(Collected data)
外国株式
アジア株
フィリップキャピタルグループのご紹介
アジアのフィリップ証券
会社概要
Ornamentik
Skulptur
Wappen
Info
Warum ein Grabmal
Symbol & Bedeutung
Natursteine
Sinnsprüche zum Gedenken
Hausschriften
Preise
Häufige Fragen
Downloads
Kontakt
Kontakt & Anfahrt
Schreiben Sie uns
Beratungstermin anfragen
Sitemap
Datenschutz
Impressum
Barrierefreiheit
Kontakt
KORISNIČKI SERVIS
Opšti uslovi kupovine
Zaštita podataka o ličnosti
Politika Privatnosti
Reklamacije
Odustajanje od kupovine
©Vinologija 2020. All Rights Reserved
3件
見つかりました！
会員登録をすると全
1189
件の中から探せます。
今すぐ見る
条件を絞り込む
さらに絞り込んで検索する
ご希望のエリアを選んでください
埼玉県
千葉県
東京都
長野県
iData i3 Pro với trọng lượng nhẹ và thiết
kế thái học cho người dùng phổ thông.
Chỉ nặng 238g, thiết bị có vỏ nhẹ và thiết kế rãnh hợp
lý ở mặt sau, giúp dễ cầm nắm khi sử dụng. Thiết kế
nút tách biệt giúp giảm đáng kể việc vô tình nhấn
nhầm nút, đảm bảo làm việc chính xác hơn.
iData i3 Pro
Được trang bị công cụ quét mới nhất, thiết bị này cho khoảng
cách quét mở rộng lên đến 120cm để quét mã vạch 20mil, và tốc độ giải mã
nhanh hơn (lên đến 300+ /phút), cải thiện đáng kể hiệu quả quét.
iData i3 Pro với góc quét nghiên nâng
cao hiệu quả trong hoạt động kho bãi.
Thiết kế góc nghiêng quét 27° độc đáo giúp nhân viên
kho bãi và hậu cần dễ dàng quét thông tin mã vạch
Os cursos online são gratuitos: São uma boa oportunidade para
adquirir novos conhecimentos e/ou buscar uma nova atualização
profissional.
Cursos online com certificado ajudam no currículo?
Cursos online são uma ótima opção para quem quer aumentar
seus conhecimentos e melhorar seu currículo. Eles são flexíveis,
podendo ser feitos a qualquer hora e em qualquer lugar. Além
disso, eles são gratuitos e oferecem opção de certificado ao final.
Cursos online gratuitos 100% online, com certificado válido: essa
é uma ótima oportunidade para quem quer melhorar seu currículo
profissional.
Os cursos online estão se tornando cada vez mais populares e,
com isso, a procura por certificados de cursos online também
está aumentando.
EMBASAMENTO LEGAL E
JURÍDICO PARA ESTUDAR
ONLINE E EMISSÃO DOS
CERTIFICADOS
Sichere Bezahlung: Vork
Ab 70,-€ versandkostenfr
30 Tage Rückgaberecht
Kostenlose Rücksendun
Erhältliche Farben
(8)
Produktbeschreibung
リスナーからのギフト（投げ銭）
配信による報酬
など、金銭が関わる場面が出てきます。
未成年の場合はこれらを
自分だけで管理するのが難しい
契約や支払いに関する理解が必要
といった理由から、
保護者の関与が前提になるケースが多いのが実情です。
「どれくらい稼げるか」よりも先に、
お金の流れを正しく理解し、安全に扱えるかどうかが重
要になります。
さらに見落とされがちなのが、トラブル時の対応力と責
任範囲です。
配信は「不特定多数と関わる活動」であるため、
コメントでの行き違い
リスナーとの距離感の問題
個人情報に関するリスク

• _DIRECTIONS_: Using the records above, output exactly the lines from the one containing "Os cursos online são" through the last line, and no others.

• _RESPONSE TO THE EXERCISE_:
Os cursos online são gratuitos: São uma boa oportunidade para
adquirir novos conhecimentos e/ou buscar uma nova atualização
profissional.
Cursos online com certificado ajudam no currículo?
Cursos online são uma ótima opção para quem quer aumentar
seus conhecimentos e melhorar seu currículo. Eles são flexíveis,
podendo ser feitos a qualquer hora e em qualquer lugar. Além
disso, eles são gratuitos e oferecem opção de certificado ao final.
Cursos online gratuitos 100% online, com certificado válido: essa
é uma ótima oportunidade para quem quer melhorar seu currículo
profissional.
Os cursos online estão se tornando cada vez mais populares e,
com isso, a procura por certificados de cursos online também
está aumentando.
EMBASAMENTO LEGAL E
JURÍDICO PARA ESTUDAR
ONLINE E EMISSÃO DOS
CERTIFICADOS
Sichere Bezahlung: Vork
Ab 70,-€ versandkostenfr
30 Tage Rückgaberecht
Kostenlose Rücksendun
Erhältliche Farben
(8)
Produktbeschreibung
リスナーからのギフト（投げ銭）
配信による報酬
など、金銭が関わる場面が出てきます。
未成年の場合はこれらを
自分だけで管理するのが難しい
契約や支払いに関する理解が必要
といった理由から、
保護者の関与が前提になるケースが多いのが実情です。
「どれくらい稼げるか」よりも先に、
お金の流れを正しく理解し、安全に扱えるかどうかが重
要になります。
さらに見落とされがちなのが、トラブル時の対応力と責
任範囲です。
配信は「不特定多数と関わる活動」であるため、
コメントでの行き違い
リスナーとの距離感の問題
個人情報に関するリスク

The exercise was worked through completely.